3. Evaluating the model on the same data that we use to train the model is considered to be a major mistake in Machine Learning. Implement a hold–out (hint: check out numpy.shuffle()) or cross–validation evaluation strategy. How does your estimate of Accuracy change, compared to testing on the training data? Explain why. (The result might surprise you!)
4. Implement one of the advanced smoothing regimes (add-k, Good-Turing).
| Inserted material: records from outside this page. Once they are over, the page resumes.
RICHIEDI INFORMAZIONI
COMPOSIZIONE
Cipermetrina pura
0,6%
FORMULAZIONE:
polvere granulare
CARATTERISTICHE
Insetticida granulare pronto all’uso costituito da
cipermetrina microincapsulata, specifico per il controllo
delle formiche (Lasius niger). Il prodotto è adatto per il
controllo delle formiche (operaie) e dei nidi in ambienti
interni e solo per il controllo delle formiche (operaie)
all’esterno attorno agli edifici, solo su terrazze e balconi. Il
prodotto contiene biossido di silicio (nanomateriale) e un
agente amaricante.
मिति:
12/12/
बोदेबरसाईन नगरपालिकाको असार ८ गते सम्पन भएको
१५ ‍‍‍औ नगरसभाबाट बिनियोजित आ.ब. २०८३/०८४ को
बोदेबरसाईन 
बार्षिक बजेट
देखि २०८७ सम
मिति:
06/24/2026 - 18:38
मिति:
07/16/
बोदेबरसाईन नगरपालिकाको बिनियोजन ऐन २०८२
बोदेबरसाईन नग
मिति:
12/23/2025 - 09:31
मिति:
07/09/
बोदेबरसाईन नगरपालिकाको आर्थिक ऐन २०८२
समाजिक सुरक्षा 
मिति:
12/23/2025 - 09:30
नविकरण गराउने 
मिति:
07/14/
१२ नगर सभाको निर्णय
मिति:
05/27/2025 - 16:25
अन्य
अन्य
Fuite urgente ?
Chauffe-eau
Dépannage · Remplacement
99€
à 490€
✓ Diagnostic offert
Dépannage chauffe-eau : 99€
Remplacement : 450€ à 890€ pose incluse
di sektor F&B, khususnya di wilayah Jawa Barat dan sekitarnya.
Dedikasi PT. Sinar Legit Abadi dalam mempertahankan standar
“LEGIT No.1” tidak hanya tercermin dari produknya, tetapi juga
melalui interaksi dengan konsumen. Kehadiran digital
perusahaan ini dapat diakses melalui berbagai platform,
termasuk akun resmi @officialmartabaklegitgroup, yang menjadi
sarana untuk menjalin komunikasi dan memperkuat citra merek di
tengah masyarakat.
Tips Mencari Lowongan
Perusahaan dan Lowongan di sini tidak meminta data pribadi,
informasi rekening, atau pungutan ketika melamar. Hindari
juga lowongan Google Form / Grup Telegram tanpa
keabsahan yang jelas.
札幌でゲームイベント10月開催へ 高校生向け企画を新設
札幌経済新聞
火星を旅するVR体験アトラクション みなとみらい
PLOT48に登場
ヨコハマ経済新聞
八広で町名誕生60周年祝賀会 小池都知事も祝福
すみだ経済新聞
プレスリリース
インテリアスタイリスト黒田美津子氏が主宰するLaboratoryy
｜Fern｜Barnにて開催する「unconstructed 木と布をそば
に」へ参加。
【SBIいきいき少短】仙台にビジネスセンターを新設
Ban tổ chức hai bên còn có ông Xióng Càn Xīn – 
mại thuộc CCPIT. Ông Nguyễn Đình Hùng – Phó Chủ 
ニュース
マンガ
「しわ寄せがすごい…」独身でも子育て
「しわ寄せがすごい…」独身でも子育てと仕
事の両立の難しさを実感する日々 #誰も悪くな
Do you notice any variation in the predictions made by either the supervised or unsupervised NB classifiers? Explain why, or why not.
5. The lecture suggests that deterministically labelling the instances in the initialisation phase of the unsupervised NB classifier “doesn’t work very well”. Confirm this for yourself, and then demonstrate why.
6. Rather than evaluating the unsupervised NB classifier by assigning a class deterministically, instead calculate how far away the probabilistic estimate of the true class is from 1 (where we would be certain of the correct class), and take the average over the instances. Does this performance estimate change, as we alter the number of iterations in the method? Explain why.
7. Explore what causes the unsupervised NB classifier to converge: what proportion of instances change their prediction from the random assignment, to the first iteration? From the first to the second? What is the latest iteration where you observe a prediction change? Make some conjecture(s) as to what is occurring here.

Don't forget that groups of 1 student should respond to question (1), and one other question. Groups of 2 students should respond to question (1), and three other questions. Your responses should be about 100-200 words each.